In January 2015 he was transferred to prison. He was described as a loner, an alcoholic and paranoiac, but was declared by a psychiatrist as responsible enough to be tried. He hanged himself in his isolation cell at the Nantes-Carquefou prison on the early morning of 13 April 2016.

==Motivation==
The Financial Times described in a July 2016 piece this attack, the 21 December 2014 Dijon attack, and the 20 December 2014 Tours police station stabbing as "the first ISIS-linked attacks" in France. According to The Globe and Mail, the attack was "apparently inspired by a video" circulated by ISIL calling on French Muslims to attack non-Muslims using vehicles.

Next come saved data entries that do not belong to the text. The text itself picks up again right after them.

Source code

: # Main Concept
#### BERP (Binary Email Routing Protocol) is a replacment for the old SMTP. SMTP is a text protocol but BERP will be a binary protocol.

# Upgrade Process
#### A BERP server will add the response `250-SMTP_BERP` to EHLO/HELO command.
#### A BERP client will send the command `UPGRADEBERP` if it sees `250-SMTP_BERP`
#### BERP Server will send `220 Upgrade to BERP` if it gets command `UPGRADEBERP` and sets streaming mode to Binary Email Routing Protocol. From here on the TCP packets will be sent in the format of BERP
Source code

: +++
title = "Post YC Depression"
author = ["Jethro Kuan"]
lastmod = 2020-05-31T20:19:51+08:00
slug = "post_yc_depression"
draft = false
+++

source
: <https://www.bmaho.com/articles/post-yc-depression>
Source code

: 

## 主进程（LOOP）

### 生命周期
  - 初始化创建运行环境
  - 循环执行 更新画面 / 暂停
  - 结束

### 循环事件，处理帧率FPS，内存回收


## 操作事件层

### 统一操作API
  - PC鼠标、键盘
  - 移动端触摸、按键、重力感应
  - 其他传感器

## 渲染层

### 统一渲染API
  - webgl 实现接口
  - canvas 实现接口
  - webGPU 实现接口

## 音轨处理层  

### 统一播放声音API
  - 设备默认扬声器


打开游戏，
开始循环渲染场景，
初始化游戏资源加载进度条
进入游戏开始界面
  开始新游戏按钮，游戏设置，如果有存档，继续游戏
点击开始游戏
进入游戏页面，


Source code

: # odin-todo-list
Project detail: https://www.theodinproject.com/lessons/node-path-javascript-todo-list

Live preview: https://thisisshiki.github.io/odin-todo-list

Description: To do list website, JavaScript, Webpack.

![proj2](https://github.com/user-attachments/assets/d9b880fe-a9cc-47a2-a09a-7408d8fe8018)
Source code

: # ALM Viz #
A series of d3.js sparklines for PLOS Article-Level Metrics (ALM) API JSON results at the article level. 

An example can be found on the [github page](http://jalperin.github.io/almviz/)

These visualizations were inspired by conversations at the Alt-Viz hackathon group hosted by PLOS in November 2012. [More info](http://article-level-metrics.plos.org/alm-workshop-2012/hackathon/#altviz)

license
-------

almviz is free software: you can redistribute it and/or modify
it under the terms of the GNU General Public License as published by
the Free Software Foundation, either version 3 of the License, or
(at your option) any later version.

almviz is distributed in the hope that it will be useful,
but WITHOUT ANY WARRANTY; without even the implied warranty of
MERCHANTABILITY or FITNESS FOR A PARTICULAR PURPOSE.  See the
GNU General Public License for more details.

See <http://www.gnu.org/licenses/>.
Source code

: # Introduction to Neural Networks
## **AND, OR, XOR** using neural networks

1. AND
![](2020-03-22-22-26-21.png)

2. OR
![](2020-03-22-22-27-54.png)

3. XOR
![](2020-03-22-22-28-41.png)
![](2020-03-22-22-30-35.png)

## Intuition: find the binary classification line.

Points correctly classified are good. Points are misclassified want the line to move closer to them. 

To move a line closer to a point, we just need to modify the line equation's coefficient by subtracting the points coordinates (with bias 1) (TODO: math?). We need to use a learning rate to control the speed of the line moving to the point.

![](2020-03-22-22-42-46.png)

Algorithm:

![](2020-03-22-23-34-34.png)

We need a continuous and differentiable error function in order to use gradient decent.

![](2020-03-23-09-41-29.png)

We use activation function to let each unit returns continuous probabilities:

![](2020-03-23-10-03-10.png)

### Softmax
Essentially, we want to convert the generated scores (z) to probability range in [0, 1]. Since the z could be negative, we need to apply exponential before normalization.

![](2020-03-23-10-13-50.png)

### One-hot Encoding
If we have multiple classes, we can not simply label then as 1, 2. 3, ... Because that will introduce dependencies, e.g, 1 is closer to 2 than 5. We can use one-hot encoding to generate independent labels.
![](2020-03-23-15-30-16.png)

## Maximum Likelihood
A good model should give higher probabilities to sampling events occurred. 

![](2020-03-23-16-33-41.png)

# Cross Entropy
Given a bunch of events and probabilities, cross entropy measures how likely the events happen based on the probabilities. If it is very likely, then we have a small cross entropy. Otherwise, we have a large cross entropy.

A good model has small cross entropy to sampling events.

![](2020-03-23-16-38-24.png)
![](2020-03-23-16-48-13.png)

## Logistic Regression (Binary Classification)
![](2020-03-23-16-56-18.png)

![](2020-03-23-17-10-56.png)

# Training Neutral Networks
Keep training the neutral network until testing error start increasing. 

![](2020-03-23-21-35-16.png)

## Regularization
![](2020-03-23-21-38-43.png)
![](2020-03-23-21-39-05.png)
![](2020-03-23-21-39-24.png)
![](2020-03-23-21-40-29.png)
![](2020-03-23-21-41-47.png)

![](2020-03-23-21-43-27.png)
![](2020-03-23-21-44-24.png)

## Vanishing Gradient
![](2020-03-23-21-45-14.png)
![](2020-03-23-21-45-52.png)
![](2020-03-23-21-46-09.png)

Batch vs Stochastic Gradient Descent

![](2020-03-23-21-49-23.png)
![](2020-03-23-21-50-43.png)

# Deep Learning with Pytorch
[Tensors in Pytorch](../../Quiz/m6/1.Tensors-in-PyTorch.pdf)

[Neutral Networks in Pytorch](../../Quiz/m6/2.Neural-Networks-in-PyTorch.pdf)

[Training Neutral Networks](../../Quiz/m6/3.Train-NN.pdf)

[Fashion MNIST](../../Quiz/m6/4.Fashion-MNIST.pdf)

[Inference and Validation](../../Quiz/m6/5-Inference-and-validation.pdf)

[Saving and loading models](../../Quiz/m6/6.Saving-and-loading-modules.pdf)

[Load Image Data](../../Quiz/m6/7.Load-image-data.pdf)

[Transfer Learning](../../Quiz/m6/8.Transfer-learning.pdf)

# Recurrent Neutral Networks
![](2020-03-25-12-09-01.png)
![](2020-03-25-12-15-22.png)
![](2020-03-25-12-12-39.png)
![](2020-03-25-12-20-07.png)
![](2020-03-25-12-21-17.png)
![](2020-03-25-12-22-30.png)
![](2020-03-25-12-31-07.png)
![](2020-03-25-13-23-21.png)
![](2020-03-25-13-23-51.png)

According to David C. Rapoport of the University of California, Los Angeles, these three attacks can be understood in the context of the rise of the Islamic State in Syria. "In September 2014, after the U.S. organized its airstrikes, the Islamic State’s chief spokesman called on Muslims in Western countries to find an infidel and ‘smash his head with a rock’, poison him, run him over with a car or ‘destroy his crops’. Two months later a video released in French contained virtually the same message, and a series of strange 'lone wolf' attacks followed on three consecutive days, the perpetrators declaring 'God is Great' in Arabic. Three policemen were stabbed in Joué-lès-Tours, and vehicles were used to run over eleven pedestrians in Dijon and ten in Nantes."

==Reaction==

Interior Ministry spokesman Pierre-Henry Brandet announced an investigation into the Nantes attack, saying "I wouldn't say it was a terrorist attack. I would call it a deliberate act".

François Hollande, the President of France, ordered an emergency cabinet meeting as a result of the attack in Nantes.

Manuel Valls, the Prime Minister of France, aimed to reassure the French public that their concerns over the incidents would be listened to by the government.